Materials and Data Pull

  1. Pull current loss runs from the AMS
    • Five-year loss runs from each appointed carrier — Applied Epic, AMS360, or EZLynx export. Confirm the carrier's portal data matches the AMS; mid-term endorsements not yet posted are a common gap.

    Collects file
  2. Compile the underwriting or claim file packet
    • Underwriting referrals: ACORD 125/130/140, supplementals, SOV, prior carrier loss runs, current dec page. Large-loss reviews: FNOL, recorded statements, reservation-of-rights letter if issued, reserve worksheet, and any subrogation notices on file.

  3. Redact NPI before external distribution
    • SSNs, dates of birth, driver's license numbers, and protected health information must be redacted before sharing with non-Covered-Entity attendees. Under NYDFS Part 500 and the NAIC Insurance Data Security Model Law, vendor and outside-counsel access counts as third-party processing of NPI.

  4. Confirm binding authority for the carrier in scope
    • Pull the carrier's current binding authority document. Confirm the line, hazard grade, premium ceiling, and state are within authority before the meeting — otherwise the committee will need to refer up regardless of the underwriting merit.
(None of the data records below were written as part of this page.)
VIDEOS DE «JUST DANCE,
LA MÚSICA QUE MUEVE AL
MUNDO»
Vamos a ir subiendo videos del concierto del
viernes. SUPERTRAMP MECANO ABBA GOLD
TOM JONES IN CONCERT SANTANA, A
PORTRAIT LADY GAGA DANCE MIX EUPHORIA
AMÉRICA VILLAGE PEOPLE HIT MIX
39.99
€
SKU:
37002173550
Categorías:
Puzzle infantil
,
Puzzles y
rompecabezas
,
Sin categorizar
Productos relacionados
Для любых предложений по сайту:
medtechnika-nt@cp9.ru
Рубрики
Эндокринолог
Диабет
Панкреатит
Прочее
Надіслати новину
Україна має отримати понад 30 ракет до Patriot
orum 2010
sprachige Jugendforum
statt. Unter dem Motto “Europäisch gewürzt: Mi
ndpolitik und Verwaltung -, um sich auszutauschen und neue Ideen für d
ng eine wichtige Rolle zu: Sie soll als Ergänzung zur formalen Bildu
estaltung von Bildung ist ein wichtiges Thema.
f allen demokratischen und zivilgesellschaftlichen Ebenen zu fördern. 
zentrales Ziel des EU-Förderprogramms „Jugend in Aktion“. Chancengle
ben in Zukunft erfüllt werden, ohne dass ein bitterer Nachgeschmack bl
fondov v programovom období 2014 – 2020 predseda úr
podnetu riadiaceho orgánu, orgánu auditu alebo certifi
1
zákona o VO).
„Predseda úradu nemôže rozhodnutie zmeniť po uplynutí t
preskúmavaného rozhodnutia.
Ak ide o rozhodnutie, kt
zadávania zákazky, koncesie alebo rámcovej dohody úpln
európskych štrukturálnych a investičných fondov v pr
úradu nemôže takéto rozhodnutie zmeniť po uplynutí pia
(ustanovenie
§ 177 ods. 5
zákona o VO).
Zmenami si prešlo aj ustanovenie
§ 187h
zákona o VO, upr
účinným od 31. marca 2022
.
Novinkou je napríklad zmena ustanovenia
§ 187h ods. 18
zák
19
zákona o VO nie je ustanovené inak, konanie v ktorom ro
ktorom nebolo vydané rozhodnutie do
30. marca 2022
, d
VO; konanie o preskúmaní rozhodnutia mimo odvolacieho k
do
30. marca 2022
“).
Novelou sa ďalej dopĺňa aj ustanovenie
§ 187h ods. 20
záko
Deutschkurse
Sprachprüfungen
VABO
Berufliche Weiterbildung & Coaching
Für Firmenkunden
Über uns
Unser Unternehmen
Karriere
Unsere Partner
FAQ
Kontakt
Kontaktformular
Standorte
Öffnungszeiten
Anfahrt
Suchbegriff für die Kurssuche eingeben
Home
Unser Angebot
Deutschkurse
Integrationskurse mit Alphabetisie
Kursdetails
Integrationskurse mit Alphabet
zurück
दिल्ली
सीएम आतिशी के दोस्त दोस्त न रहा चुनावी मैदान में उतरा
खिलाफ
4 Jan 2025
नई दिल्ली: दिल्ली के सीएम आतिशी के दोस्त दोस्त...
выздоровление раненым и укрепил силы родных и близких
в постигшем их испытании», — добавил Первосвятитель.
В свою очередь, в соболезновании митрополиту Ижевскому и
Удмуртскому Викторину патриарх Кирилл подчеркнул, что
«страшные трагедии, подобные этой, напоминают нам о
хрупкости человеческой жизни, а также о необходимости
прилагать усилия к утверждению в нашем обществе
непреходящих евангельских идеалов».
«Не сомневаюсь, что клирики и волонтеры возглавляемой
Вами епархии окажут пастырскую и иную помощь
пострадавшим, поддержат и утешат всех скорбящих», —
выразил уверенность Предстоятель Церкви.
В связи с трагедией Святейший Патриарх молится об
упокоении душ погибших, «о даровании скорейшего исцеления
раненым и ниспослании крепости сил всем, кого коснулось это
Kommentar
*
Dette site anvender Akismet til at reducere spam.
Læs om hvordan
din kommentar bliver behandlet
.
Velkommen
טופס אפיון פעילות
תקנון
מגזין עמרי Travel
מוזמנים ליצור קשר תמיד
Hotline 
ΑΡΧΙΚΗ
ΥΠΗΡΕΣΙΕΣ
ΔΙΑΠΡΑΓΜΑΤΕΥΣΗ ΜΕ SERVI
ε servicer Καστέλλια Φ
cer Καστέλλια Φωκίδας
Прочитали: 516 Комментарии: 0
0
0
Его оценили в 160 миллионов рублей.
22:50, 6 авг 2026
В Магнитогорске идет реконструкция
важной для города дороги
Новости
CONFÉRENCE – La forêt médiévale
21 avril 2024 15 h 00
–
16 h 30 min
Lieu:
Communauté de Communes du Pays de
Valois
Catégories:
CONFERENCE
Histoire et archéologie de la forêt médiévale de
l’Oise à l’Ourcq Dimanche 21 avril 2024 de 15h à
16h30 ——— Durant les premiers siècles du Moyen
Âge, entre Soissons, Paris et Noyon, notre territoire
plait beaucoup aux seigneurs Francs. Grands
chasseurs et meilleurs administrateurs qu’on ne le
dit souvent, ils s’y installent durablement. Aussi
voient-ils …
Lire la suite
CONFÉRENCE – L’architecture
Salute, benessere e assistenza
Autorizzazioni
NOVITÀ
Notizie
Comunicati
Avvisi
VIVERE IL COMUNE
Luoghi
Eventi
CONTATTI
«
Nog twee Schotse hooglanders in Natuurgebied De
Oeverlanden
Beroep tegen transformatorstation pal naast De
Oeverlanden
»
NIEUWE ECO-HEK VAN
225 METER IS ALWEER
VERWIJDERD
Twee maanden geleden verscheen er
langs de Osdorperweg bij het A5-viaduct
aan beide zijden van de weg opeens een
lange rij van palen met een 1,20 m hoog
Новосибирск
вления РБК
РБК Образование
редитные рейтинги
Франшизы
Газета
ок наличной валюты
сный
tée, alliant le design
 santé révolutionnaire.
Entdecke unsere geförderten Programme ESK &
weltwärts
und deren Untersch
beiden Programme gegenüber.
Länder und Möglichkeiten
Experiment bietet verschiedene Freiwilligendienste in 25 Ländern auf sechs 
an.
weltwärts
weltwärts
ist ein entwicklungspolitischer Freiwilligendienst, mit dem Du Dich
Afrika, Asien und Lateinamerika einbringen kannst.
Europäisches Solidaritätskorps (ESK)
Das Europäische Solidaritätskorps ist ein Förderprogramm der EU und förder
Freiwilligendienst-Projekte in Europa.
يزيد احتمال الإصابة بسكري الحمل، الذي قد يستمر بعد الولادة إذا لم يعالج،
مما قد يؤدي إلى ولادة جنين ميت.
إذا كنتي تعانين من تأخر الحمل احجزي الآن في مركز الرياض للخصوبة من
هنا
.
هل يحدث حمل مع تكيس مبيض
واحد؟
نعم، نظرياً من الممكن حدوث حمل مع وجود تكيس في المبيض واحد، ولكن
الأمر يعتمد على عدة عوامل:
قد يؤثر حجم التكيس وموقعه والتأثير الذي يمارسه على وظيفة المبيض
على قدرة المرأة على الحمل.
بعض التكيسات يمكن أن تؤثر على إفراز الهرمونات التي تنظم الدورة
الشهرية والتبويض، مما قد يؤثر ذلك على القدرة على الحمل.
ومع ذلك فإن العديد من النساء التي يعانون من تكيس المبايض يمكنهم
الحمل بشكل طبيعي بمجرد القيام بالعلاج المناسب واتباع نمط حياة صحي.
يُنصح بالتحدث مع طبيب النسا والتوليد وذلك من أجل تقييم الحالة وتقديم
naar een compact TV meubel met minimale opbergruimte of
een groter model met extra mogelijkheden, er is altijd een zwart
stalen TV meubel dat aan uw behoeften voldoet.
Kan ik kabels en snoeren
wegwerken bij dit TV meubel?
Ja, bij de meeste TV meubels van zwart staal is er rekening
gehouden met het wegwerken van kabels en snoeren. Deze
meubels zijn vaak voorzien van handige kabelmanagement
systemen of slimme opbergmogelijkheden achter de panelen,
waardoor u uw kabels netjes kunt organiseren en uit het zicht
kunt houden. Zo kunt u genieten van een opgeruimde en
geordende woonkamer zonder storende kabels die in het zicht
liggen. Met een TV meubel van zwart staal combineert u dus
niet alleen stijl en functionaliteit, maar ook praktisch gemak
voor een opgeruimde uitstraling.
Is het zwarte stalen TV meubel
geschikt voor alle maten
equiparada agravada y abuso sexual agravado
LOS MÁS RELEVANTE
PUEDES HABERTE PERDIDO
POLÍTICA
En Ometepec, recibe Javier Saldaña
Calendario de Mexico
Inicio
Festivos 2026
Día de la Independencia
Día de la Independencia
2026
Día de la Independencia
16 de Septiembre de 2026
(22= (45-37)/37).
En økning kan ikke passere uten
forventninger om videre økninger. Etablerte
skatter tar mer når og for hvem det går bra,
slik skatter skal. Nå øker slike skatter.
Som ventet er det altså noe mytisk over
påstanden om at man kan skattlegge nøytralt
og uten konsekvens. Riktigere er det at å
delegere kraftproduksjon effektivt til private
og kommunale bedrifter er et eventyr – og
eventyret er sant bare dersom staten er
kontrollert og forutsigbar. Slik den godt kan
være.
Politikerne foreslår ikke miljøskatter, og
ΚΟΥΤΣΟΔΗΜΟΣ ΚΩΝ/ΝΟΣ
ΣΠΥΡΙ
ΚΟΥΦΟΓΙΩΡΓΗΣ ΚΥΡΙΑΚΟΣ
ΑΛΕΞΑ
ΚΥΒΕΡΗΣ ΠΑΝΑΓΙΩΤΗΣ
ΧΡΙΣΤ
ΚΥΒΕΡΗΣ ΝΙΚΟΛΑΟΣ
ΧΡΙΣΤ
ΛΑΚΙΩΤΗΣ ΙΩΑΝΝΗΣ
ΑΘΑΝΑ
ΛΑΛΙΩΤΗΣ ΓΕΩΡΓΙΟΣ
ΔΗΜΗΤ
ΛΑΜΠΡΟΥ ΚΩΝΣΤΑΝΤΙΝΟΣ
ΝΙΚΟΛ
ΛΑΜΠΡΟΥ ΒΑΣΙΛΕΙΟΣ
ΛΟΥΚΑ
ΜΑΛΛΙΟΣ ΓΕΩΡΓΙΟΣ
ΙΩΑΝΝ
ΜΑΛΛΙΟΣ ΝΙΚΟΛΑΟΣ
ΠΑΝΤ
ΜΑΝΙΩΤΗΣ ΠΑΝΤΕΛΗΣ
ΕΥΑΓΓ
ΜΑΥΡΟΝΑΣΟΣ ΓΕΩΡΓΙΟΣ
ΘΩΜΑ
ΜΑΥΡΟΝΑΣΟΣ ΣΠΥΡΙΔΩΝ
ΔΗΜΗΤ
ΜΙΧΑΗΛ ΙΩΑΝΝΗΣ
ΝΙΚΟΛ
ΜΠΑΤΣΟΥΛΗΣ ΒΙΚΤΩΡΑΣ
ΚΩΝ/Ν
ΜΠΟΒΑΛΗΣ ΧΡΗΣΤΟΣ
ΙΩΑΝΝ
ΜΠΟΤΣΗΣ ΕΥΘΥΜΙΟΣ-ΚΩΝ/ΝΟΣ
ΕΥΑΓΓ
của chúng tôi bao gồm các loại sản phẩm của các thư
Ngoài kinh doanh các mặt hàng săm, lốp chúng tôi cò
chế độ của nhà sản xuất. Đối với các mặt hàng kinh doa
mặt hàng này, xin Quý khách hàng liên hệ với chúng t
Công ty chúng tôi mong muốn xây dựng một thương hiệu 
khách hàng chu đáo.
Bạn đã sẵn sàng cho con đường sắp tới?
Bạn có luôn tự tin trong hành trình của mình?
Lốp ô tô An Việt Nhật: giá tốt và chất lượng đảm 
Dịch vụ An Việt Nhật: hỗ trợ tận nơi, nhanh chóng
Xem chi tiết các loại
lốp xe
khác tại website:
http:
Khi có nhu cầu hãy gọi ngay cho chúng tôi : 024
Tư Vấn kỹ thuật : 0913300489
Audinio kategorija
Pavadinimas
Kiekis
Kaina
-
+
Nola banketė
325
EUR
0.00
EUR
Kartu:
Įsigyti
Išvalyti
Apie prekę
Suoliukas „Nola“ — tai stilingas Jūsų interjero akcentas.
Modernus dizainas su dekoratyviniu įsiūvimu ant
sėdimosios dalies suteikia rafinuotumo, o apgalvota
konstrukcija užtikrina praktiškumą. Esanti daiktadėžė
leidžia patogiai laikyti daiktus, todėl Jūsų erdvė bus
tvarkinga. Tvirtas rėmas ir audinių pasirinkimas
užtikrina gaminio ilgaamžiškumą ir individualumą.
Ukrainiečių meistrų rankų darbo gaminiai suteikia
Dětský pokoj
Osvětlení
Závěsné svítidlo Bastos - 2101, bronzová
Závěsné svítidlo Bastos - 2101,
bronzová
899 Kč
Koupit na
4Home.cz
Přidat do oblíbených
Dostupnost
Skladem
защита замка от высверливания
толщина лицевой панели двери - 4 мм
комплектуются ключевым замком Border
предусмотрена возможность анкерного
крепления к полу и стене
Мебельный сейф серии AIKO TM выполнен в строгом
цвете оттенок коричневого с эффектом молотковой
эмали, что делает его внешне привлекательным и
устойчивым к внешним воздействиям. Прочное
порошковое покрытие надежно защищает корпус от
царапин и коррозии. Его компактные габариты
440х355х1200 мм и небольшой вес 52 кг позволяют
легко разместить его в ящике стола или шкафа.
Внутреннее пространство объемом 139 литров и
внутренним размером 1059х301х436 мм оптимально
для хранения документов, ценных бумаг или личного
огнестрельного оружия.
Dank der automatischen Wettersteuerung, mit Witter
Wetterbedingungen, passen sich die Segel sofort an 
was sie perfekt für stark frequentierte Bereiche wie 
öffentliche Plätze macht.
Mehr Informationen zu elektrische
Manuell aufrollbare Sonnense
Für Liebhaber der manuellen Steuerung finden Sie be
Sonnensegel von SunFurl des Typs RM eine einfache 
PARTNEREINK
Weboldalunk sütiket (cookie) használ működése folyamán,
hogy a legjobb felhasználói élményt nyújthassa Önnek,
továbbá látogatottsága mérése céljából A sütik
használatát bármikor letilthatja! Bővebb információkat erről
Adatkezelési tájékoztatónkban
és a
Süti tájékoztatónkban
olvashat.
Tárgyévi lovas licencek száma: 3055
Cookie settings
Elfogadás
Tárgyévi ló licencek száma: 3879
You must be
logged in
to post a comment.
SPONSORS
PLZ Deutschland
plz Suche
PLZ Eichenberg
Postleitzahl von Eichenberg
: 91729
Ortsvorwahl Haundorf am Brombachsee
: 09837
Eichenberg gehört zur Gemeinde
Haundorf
  5. Engage coverage counsel and confirm litigation hold
    • For any large-loss claim with potential bad-faith exposure or an outstanding reservation of rights, confirm coverage counsel is invited and a litigation hold is in place before discussing claim handling on the record. Premature destruction of the claim file is discoverable spoliation.

3

Logistics and Roles

  1. Reserve a secure conference room or video bridge
    • Use the company-managed Zoom or Teams bridge with MFA enforced, not a personal account. Part 500 §500.12(b) MFA scope covers any external network access to internal NPI — including outside counsel and TPAs joining remotely.

  2. Assign scribe, timekeeper, and decision-recorder
    • The decision-recorder is separate from the scribe — their job is to capture each named decision, the authority-holder who made it, and the rationale. This is what flows back into the UW notes or claim diary, and what a market-conduct examiner will look for if the file is pulled.

  3. Verify recorded-statement disclosure language
    • If any portion of the meeting will be recorded and may include statements from an insured or claimant, confirm the consent script matches the state's one-party or two-party rule. An undisclosed recording is inadmissible and supports a bad-faith claim.

  4. Test screen-share with redacted sample data
    • Dry-run the screen-share that will display the loss runs or claim file. Common slip: a presenter shares the full desktop, exposing other accounts' NPI in adjacent windows or browser tabs.

4

Post-Meeting Follow-Up

  1. Distribute the decision memo and action items
    • Decision memo names the decision, the authority-holder, the conditions (e.g., subject to signed application, prior-acts exclusion, $25K SIR), and the owner of each action item with a due date. Attach to the AMS account and the carrier file.

    Collects file
  2. Update reserves, UW notes, or the compliance log
    • Reserve changes go into ClaimCenter or the equivalent claim system within the carrier's defined cadence (typically 30/60/90). UW decisions land in PolicyCenter or the AMS account notes. Compliance attestations log to the WISP or Anti-Fraud Plan binder.

  3. Schedule any follow-up referral or escalation
    • Above-authority referrals to the carrier; excess-tower notice when reserves cross 50% of the primary; SIU referrals on red-flag claims; SERFF filing prep if a rate or form change was approved. Each has its own clock — set the next meeting before this one closes.

  4. Archive the meeting record per the retention schedule
    • Most P&C policy and claim records run 5–7 years; workers comp can be 10+ or life-of-claim given lifetime medical exposure. Premature destruction is discoverable spoliation. Confirm the archive lands under the right retention class before closing the run.